Lines below starting with the line with "sales@a2zsecuritycameras.com" and going on through the line with "momentum. However, reliance" must be output exactly; the rest of the records must be left out.

** Data to examine follows **

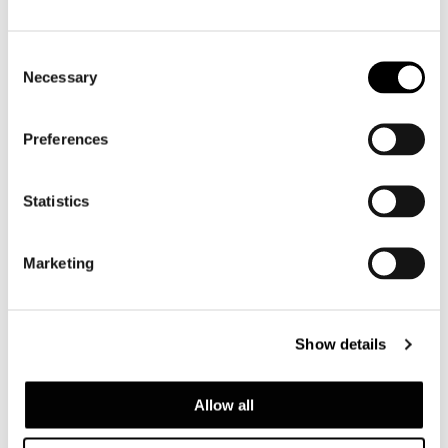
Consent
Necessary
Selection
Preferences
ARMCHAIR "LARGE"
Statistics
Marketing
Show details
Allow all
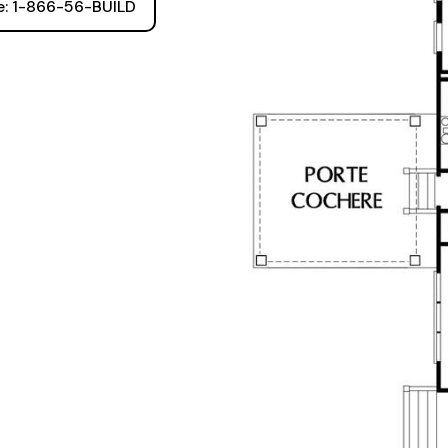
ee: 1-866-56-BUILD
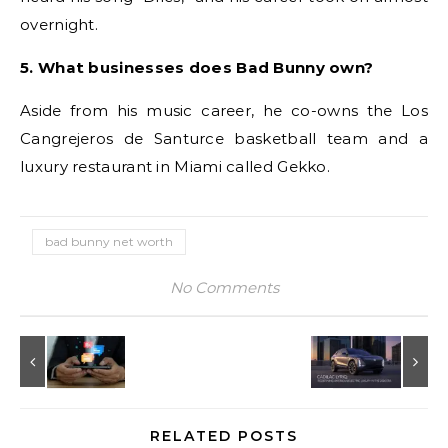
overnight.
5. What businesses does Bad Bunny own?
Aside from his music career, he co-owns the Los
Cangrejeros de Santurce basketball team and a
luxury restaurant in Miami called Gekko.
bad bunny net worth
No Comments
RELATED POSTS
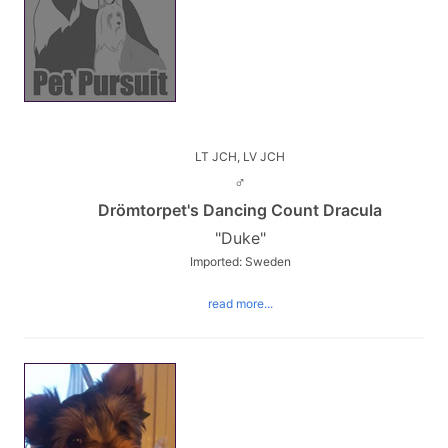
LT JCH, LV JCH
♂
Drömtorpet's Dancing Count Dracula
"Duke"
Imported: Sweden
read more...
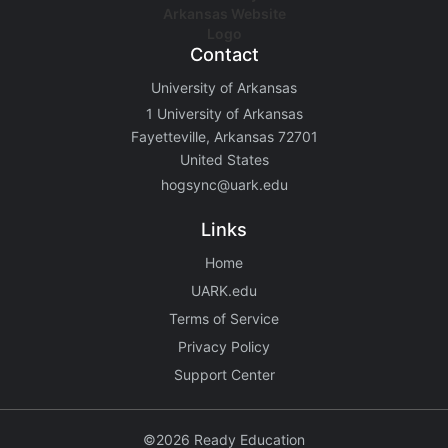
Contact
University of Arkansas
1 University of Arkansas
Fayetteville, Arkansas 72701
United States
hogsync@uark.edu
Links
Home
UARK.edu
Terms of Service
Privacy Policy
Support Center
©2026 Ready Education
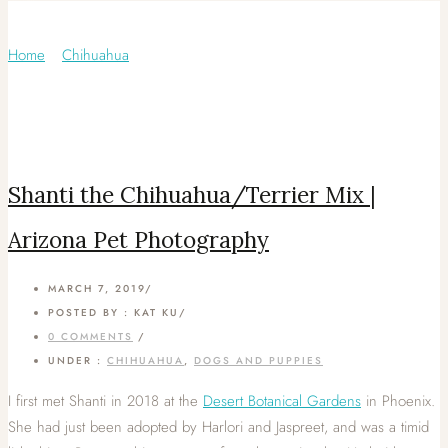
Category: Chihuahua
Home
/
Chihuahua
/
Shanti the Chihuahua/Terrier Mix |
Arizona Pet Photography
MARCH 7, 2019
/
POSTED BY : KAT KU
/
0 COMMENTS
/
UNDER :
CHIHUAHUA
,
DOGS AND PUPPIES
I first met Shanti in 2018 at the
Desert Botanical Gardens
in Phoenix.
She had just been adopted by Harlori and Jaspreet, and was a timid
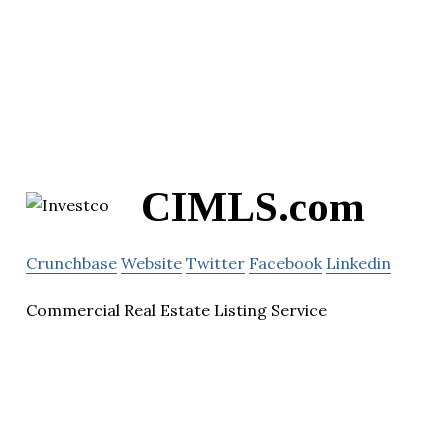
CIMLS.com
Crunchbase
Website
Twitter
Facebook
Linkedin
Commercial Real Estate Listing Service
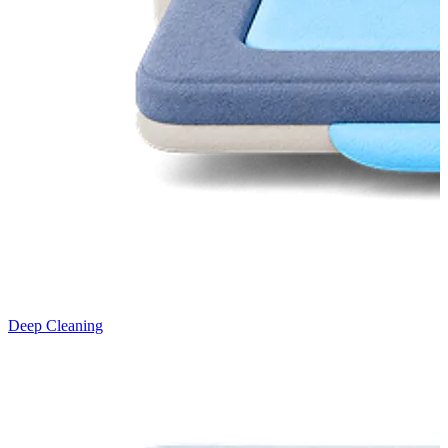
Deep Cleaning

** End of Data to examine **
** Data to examine follows **

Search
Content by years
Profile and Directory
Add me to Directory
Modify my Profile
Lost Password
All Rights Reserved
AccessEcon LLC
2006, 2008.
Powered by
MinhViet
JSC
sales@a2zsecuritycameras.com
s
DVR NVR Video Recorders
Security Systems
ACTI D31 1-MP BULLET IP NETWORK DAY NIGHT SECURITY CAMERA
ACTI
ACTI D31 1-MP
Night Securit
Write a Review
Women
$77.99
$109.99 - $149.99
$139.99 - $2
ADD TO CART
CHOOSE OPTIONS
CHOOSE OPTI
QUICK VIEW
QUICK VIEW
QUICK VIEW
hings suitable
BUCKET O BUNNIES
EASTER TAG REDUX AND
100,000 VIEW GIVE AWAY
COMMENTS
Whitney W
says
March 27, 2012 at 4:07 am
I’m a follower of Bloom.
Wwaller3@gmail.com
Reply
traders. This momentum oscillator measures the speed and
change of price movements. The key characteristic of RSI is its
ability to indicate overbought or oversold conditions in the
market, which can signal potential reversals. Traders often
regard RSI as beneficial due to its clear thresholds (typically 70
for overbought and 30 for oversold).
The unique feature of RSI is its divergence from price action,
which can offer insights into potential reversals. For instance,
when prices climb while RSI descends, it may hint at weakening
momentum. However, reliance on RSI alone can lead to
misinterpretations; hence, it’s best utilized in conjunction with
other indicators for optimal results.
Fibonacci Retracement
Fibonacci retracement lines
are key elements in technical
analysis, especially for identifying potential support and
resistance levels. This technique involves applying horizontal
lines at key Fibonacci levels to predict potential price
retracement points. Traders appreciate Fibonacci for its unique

** End of Data to examine **

Response area:
sales@a2zsecuritycameras.com
s
DVR NVR Video Recorders
Security Systems
ACTI D31 1-MP BULLET IP NETWORK DAY NIGHT SECURITY CAMERA
ACTI
ACTI D31 1-MP
Night Securit
Write a Review
Women
$77.99
$109.99 - $149.99
$139.99 - $2
ADD TO CART
CHOOSE OPTIONS
CHOOSE OPTI
QUICK VIEW
QUICK VIEW
QUICK VIEW
hings suitable
BUCKET O BUNNIES
EASTER TAG REDUX AND
100,000 VIEW GIVE AWAY
COMMENTS
Whitney W
says
March 27, 2012 at 4:07 am
I’m a follower of Bloom.
Wwaller3@gmail.com
Reply
traders. This momentum oscillator measures the speed and
change of price movements. The key characteristic of RSI is its
ability to indicate overbought or oversold conditions in the
market, which can signal potential reversals. Traders often
regard RSI as beneficial due to its clear thresholds (typically 70
for overbought and 30 for oversold).
The unique feature of RSI is its divergence from price action,
which can offer insights into potential reversals. For instance,
when prices climb while RSI descends, it may hint at weakening
momentum. However, reliance on RSI alone can lead to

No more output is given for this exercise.